Children need to eat frequently -- 3 meals and 2 snacks a day are recommended. Women need to eat more frequently than men. (Please forgive me, this is a generalization. Yet from what the commenters so far have said, it holds true even among them.) Pregnant women and babies may need to eat as often as every two hours, depending on what they eat and if they are having a growth spurt. Because women who give birth have just experienced what it is like to be ravenously hungry much more frequently than our culture usually considers normal, they are more likely to feed their babies and children all the many times they are hungry. Several of my close male relatives have ended up caring for their young children without the help of a woman. It has taken about a year for each of them to realize how important it is to consistently offer food to their children 5 or more times a day, even when the menfolk themselves were not hungry.

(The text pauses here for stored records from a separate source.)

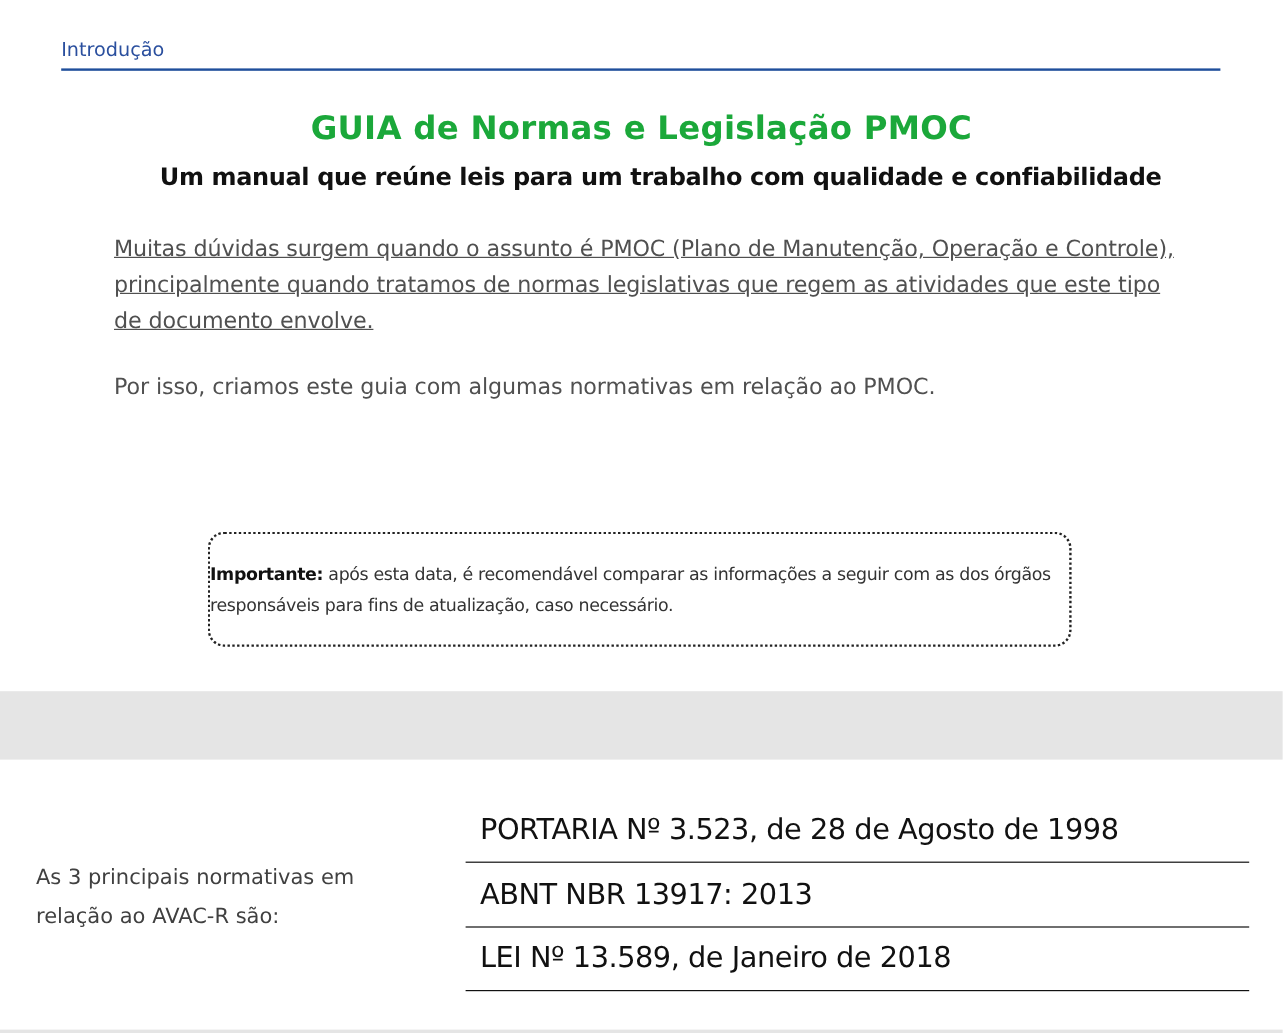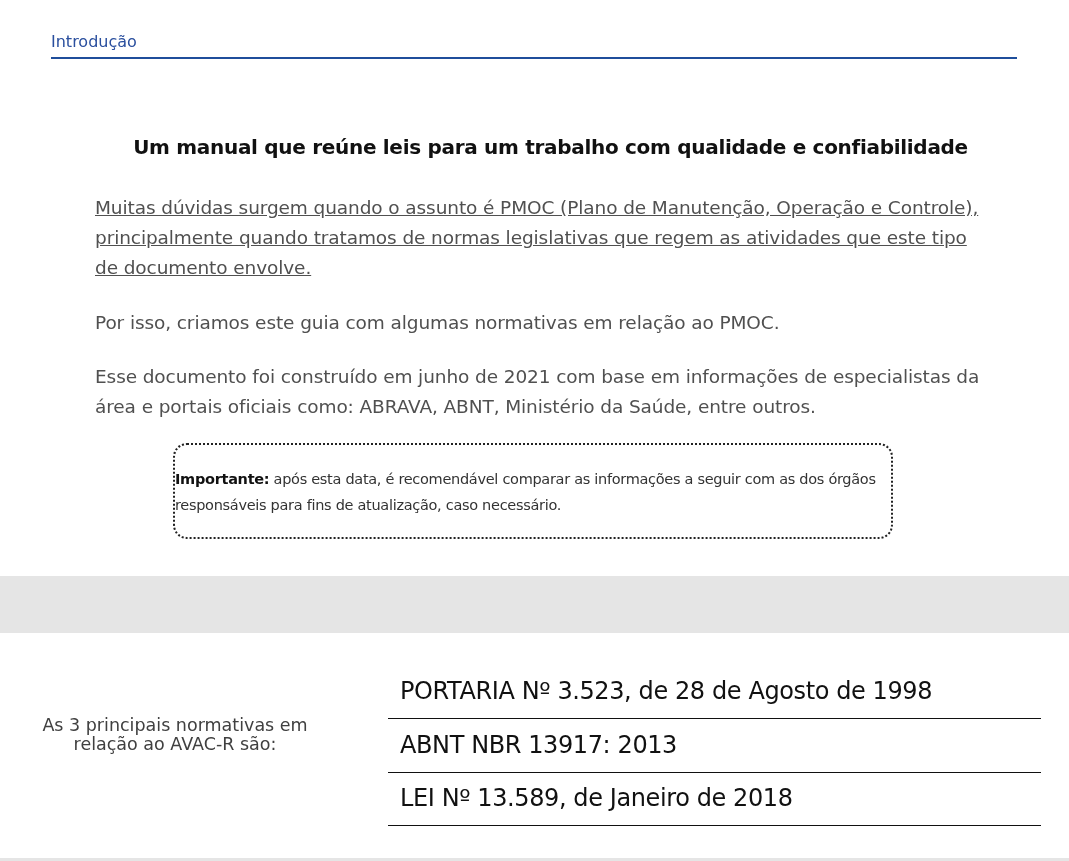--- a/index.html
+++ b/index.html
@@ -91,24 +91,24 @@
       width: 1069px;
       height: 57px;
       background: #e5e5e5;
     }
 
     .norms-label {
       position: absolute;
       left: 30px;
       top: 716px;
       width: 290px;
-      text-align: center;
+      text-align: left;
       color: #404040;
       font-size: 17.5px;
-      line-height: 19px;
+      line-height: 32px;
     }
 
     .norms-list {
       position: absolute;
       left: 388px;
       top: 665px;
       width: 653px;
     }
     .norm-item {
       height: 52px;
@@ -139,25 +139,25 @@
   </style>
 </head>
 <body>
 
 <div class="page">
 
   <div class="section-header">
     <span>Introdução</span>
   </div>
 
+  <div class="title">GUIA de Normas e Legislação PMOC</div>
   <div class="subtitle">Um manual que reúne leis para um trabalho com qualidade e confiabilidade</div>
 
   <div class="body-text p1">Muitas dúvidas surgem quando o assunto é PMOC (Plano de Manutenção, Operação e Controle), principalmente quando tratamos de normas legislativas que regem as atividades que este tipo de documento envolve.</div>
   <div class="body-text p2">Por isso, criamos este guia com algumas normativas em relação ao PMOC.</div>
-  <div class="body-text p3">Esse documento foi construído em junho de 2021 com base em informações de especialistas da área e portais oficiais como: ABRAVA, ABNT, Ministério da Saúde, entre outros.</div>
 
   <div class="notice">
     <b>Importante:</b><span> após esta data, é recomendável comparar as informações a seguir com as dos órgãos responsáveis para fins de atualização, caso necessário.</span>
   </div>
 
   <div class="gray-band"></div>
 
   <div class="norms-label">As 3 principais normativas em relação ao AVAC-R são:</div>
 
   <div class="norms-list">

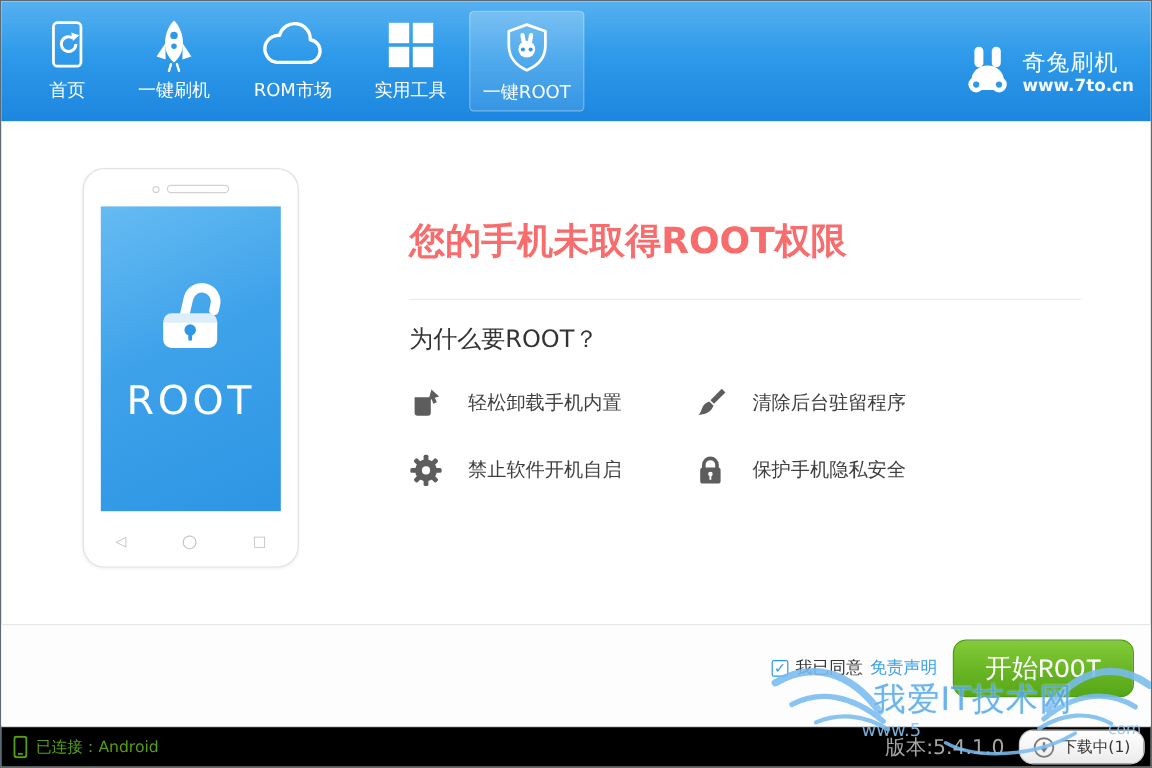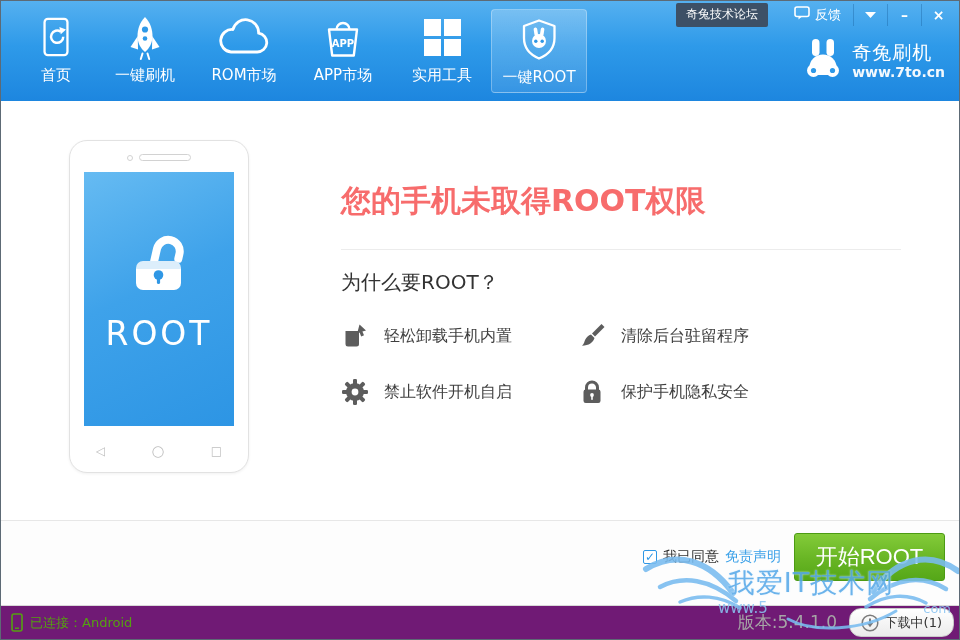--- a/index.html
+++ b/index.html
@@ -49,41 +49,41 @@
   .phone-nav { position:absolute; bottom:12px; left:26px; right:26px; display:flex;
                justify-content:space-between; align-items:center; color:#bfbfbf; }
   .pn-back{font-size:12px}.pn-home{font-size:15px}.pn-recent{font-size:12px}
 
   
   .page-title { position:absolute; left:340px; top:180px; font-size:30px; font-weight:bold; color:#f76c6c; }
   .divider { position:absolute; left:340px; top:248px; width:560px; height:1px; background:#ececec; }
   .why-title { position:absolute; left:340px; top:268px; font-size:20px; color:#333; }
   .features { position:absolute; left:340px; top:319px; display:grid;
               grid-template-columns:237px auto; row-gap:24px; }
-  .feature { display:flex; align-items:center; gap:15px; height:32px; }
+  .feature { display:flex; align-items:center; gap:21px; height:32px; }
   .feature-label { font-size:16px; color:#3f3f3f; white-space:nowrap; }
 
   
   .footer { position:absolute; left:0; right:0; top:519px; height:87px;
             background:#fdfdfd; border-top:1px solid #e7e7e7; }
   .agree-row { position:absolute; top:27px; right:178px; display:flex; align-items:center; gap:6px; }
   .checkbox { width:14px; height:14px; background:#fff; border:1px solid #2e97e5; border-radius:2px;
               display:flex; align-items:center; justify-content:center;
               color:#2e97e5; font-size:12px; font-weight:bold; cursor:pointer; }
   .agree-text { font-size:14px; color:#333; }
   .disclaimer { font-size:14px; color:#3aa0e8; cursor:pointer; }
   .start-btn { position:absolute; top:12px; right:14px; width:151px; height:48px;
                background:linear-gradient(180deg,#83cb39 0%,#68b524 55%,#55a718 100%);
-               border:1px solid #4c9b13; border-radius:3px; color:#fff; font-size:22px;
+               border:1px solid #4c9b13; border-radius:11px; color:#fff; font-size:22px;
                display:flex; align-items:center; justify-content:center; cursor:pointer;
-               font-family:Liberation Sans, sans-serif; }
+               font-family:Liberation Mono, monospace; }
 
   
   .statusbar { position:absolute; left:0; right:0; bottom:0; height:34px;
-               background:#701a75; border-top:1px solid #d8d8d8;
+               background:#000000; border-top:1px solid #d8d8d8;
                display:flex; align-items:center; padding:0 10px; }
   .conn { display:flex; align-items:center; gap:7px; color:#55a012; font-size:13px; }
   .version { position:absolute; right:122px; color:#a6a6a6; font-size:17px; }
   .dl-btn { position:absolute; right:5px; top:2px; height:29px; padding:0 11px;
             display:flex; align-items:center; gap:6px; font-size:13px; color:#333;
             background:linear-gradient(180deg,#ffffff,#ebebeb);
             border:1px solid #c9c9c9; border-radius:12px; cursor:pointer; }
 
   
   .watermark { position:absolute; right:-4px; bottom:0; width:325px; height:98px;
@@ -131,30 +131,20 @@
 
       <div class="nav-item w3">
         <span class="nav-icon">
           <svg width="58" height="44" viewBox="0 0 58 44">
             <path d="M16 36 h26 a9.5 9.5 0 0 0 1.6-18.9 A13 13 0 0 0 18 13.5 A10.5 10.5 0 0 0 16 36 Z" fill="none" stroke="#fff" stroke-width="2.8" stroke-linejoin="round"></path>
           </svg>
         </span>
         <span class="nav-label">ROM市场</span>
       </div>
 
-      <div class="nav-item w4">
-        <span class="nav-icon">
-          <svg width="48" height="46" viewBox="0 0 48 46">
-            <path d="M10 14.5 h28 l-3.2 26 h-21.6 Z" fill="none" stroke="#fff" stroke-width="2.4" stroke-linejoin="round"></path>
-            <path d="M17.5 14.5 a6.5 6.5 0 0 1 13 0" fill="none" stroke="#fff" stroke-width="2.4"></path>
-            <text x="24" y="31.5" text-anchor="middle" font-size="10" font-weight="bold" fill="#fff">APP</text>
-          </svg>
-        </span>
-        <span class="nav-label">APP市场</span>
-      </div>
 
       <div class="nav-item w5">
         <span class="nav-icon">
           <svg width="42" height="42" viewBox="0 0 42 42">
             <rect x="3" y="2" width="17" height="17" fill="#fff"></rect>
             <rect x="23" y="2" width="17" height="17" fill="#fff"></rect>
             <rect x="3" y="22" width="17" height="17" fill="#fff"></rect>
             <rect x="23" y="22" width="17" height="17" fill="#fff"></rect>
           </svg>
         </span>
@@ -169,39 +159,20 @@
             <rect x="24.4" y="10.5" width="3.6" height="8.5" rx="1.8" fill="#fff" transform="rotate(9 26.2 14.7)"></rect>
             <circle cx="23" cy="24" r="7" fill="#fff"></circle>
             <circle cx="19.8" cy="24.2" r="1.7" fill="#2e97e5"></circle>
             <circle cx="26.2" cy="24.2" r="1.7" fill="#2e97e5"></circle>
           </svg>
         </span>
         <span class="nav-label">一键ROOT</span>
       </div>
     </div>
 
-    <div class="titlebar">
-      <div class="forum-btn">奇兔技术论坛</div>
-      <div class="feedback">
-        <span>
-          <svg width="16" height="14" viewBox="0 0 16 14">
-            <rect x="1" y="1" width="14" height="9.5" rx="2" fill="none" stroke="#fff" stroke-width="1.6"></rect>
-            <path d="M4.5 10.5 v3 l3.5 -3 Z" fill="#fff"></path>
-          </svg>
-        </span>
-        <span>反馈</span>
-      </div>
-      <div class="winctl first">
-        <svg width="11" height="6" viewBox="0 0 11 6">
-          <polygon points="0,0 11,0 5.5,6" fill="#fff"></polygon>
-        </svg>
-      </div>
-      <div class="winctl">–</div>
-      <div class="winctl">×</div>
-    </div>
 
     <div class="logo">
       <span>
         <svg width="40" height="44" viewBox="0 0 40 44">
           <rect x="9" y="2" width="7.5" height="17" rx="3.7" fill="#fff"></rect>
           <rect x="23.5" y="2" width="7.5" height="17" rx="3.7" fill="#fff"></rect>
           <path d="M6.5 30 a13.5 12.5 0 0 1 27 0 v8 h-27 Z" fill="#fff"></path>
           <circle cx="10.5" cy="33.5" r="6.5" fill="#fff"></circle>
           <circle cx="29.5" cy="33.5" r="6.5" fill="#fff"></circle>
           <circle cx="10.5" cy="33.5" r="2.6" fill="#2e99e8"></circle>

I use neither caffeine nor nicotine but rarely feel hunger. I don’t usually eat until I’ve been up for at least 2 hours then continue with my day until I’m feeling lightheaded and difficult to concentrate then I think about it and realize that it’s been about 8 hours since my last meal. Then I’ll snack on some fruit or veggies and follow it up several hours later with some meat.
I’m also not much of a cook since I by the time I realize I am hungry it’s too late to spend a lot of time preparing something decent. My sister has suggested making batches of stew or something and freezing portions for later, but my ADHD finds doing extensive food prep the least interesting of the many things I could be doing.
The appetite suppressive effect of nicotine is something that one must consider when reading research about effects of measures of body fatness (whether BMI, waist circumference, waist to height ratio, waist to hip ratio, or any other) on longevity. Whenever you see a paper saying ‘actually heavy people live longer than normal-weight people’ check how they dealt with smokers in their dataset. Because if they just grouped them in with all others, then the lower-weight group in their data is going to be enriched for smokers, and that would be an obvious reason for that group to not live as long as a group of heavier people with lower smoking rates. I would need to find the paper again, but I remember one that did the analysis separately for all people in their sample, and then for just the never-smokers. The higher mortality among people with BMI between 20 and 22.5 disappeared in the analysis of never-smokers.